▶ **Supplied data**
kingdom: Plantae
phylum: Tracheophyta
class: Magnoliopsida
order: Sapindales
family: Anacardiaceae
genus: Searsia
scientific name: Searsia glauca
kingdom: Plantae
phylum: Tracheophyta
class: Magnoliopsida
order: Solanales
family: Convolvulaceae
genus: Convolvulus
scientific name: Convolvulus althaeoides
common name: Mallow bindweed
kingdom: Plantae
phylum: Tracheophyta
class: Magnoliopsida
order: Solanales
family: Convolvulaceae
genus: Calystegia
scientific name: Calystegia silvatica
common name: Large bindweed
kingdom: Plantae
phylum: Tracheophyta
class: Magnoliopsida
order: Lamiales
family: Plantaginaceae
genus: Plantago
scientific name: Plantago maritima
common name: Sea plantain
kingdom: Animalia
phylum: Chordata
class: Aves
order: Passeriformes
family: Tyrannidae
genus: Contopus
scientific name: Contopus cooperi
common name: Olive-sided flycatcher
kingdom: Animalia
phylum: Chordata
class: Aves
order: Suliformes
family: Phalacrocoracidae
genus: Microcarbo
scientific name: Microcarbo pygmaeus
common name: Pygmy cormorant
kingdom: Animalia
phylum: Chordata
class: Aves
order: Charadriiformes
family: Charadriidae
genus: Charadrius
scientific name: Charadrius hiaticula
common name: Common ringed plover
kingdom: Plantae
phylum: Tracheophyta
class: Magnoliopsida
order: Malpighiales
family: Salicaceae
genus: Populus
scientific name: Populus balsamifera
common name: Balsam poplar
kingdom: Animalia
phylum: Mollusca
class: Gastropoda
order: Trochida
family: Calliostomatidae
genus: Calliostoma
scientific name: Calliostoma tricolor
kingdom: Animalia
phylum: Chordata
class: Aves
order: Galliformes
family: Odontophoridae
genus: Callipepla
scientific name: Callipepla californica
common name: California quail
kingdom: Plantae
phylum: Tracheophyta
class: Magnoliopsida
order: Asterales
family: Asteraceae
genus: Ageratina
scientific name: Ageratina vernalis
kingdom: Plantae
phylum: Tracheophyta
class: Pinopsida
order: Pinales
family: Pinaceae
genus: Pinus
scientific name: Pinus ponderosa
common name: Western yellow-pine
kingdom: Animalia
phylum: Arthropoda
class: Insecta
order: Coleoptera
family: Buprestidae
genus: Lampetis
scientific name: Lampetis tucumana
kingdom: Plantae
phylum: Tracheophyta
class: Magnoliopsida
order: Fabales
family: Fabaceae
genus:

▶ **Written exercise**
Transcribe every line of the records above with no changes to wording, spelling, capitalization, or punctuation.

▶ **Full answer**
kingdom: Plantae
phylum: Tracheophyta
class: Magnoliopsida
order: Sapindales
family: Anacardiaceae
genus: Searsia
scientific name: Searsia glauca
kingdom: Plantae
phylum: Tracheophyta
class: Magnoliopsida
order: Solanales
family: Convolvulaceae
genus: Convolvulus
scientific name: Convolvulus althaeoides
common name: Mallow bindweed
kingdom: Plantae
phylum: Tracheophyta
class: Magnoliopsida
order: Solanales
family: Convolvulaceae
genus: Calystegia
scientific name: Calystegia silvatica
common name: Large bindweed
kingdom: Plantae
phylum: Tracheophyta
class: Magnoliopsida
order: Lamiales
family: Plantaginaceae
genus: Plantago
scientific name: Plantago maritima
common name: Sea plantain
kingdom: Animalia
phylum: Chordata
class: Aves
order: Passeriformes
family: Tyrannidae
genus: Contopus
scientific name: Contopus cooperi
common name: Olive-sided flycatcher
kingdom: Animalia
phylum: Chordata
class: Aves
order: Suliformes
family: Phalacrocoracidae
genus: Microcarbo
scientific name: Microcarbo pygmaeus
common name: Pygmy cormorant
kingdom: Animalia
phylum: Chordata
class: Aves
order: Charadriiformes
family: Charadriidae
genus: Charadrius
scientific name: Charadrius hiaticula
common name: Common ringed plover
kingdom: Plantae
phylum: Tracheophyta
class: Magnoliopsida
order: Malpighiales
family: Salicaceae
genus: Populus
scientific name: Populus balsamifera
common name: Balsam poplar
kingdom: Animalia
phylum: Mollusca
class: Gastropoda
order: Trochida
family: Calliostomatidae
genus: Calliostoma
scientific name: Calliostoma tricolor
kingdom: Animalia
phylum: Chordata
class: Aves
order: Galliformes
family: Odontophoridae
genus: Callipepla
scientific name: Callipepla californica
common name: California quail
kingdom: Plantae
phylum: Tracheophyta
class: Magnoliopsida
order: Asterales
family: Asteraceae
genus: Ageratina
scientific name: Ageratina vernalis
kingdom: Plantae
phylum: Tracheophyta
class: Pinopsida
order: Pinales
family: Pinaceae
genus: Pinus
scientific name: Pinus ponderosa
common name: Western yellow-pine
kingdom: Animalia
phylum: Arthropoda
class: Insecta
order: Coleoptera
family: Buprestidae
genus: Lampetis
scientific name: Lampetis tucumana
kingdom: Plantae
phylum: Tracheophyta
class: Magnoliopsida
order: Fabales
family: Fabaceae
genus:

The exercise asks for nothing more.